Retired Rev. Anderson of Aspen Chapel finds perfect way to wed
The Rev. Gregg Anderson estimates he had married 1,400 couples over 37 years before he retired in June as chaplain at the Aspen Chapel.
He oversaw nuptials for local residents, visitors, second-home owners and even a few children of couples he married decades ago.
Anderson also was well-known for holding an Easter-morning service, usually on Aspen Mountain. He was involved in the service for 42 years, even before joining the Aspen Chapel.
Given all the marriages and all the Easter services, he figured it would be fitting for him to get married at this year’s Easter service — with the whole community invited to attend.
Anderson will marry Carolyn Ethridge atop Aspen Mountain at 8:30 a.m. Sunday. The Rev. Nicholas Vesey of the Aspen Chapel will lead the Easter service. The Anderson-Ethridge wedding will be a 10-minute service during the Easter gathering.
“The service will reflect an Easter theme of new life and new beginnings,” Anderson said.
Anderson and Ethridge were engaged about 10 years ago. While they waited to set the date, they came up with the idea some time ago to “fling the doors open to the whole community” and get married at the Easter service, Anderson said.
Anderson’s history with weddings and Easter services aside, their service will have another special characteristic. Gregg’s brother Tom Anderson will lead the wedding service. Gregg and Carolyn got engaged at Tom’s house during a Thanksgiving celebration. Tom always said he wanted to do their wedding when the time came.
Tom was diagnosed with leukemia a couple of years ago, Gregg said. He went through treatment, and it was in remission, but he learned this winter it was back.
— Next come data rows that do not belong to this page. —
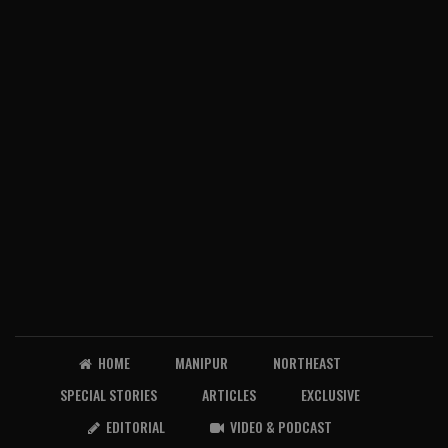
HOME
MANIPUR
NORTHEAST
SPECIAL STORIES
ARTICLES
EXCLUSIVE
EDITORIAL
VIDEO & PODCAST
“When I visited him in the hospital during a blood transfusion about two months ago, Tom said he wanted me to lead his memorial service,” Gregg said. “My immediate response was, ‘I will do your memorial service if you will do my wedding service.’”
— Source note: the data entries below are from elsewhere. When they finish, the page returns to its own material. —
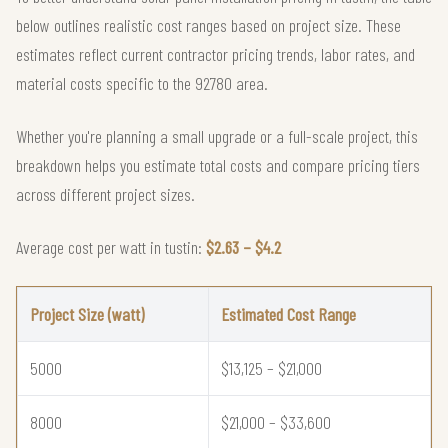
below outlines realistic cost ranges based on project size. These
estimates reflect current contractor pricing trends, labor rates, and
material costs specific to the 92780 area.
Whether you're planning a small upgrade or a full-scale project, this
breakdown helps you estimate total costs and compare pricing tiers
across different project sizes.
Average cost per watt in tustin:
$2.63 – $4.2
Project Size (watt)
Estimated Cost Range
5000
$13,125 – $21,000
8000
$21,000 – $33,600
That prompted Anderson and Ethridge to set a date.
While Tom will lead the wedding service, all the attendees will help with the union, including a community pronouncement that they are man and wife.
Gregg Anderson, who is chaplain emeritus at the Aspen Chapel, has a friendly reminder for anyone attending: The Silver Queen Gondola will start operating at 7 a.m.; don’t wait until the last moment to board, he urged. All ski passes will be honored. A reduced-price foot pass also will be fore sale.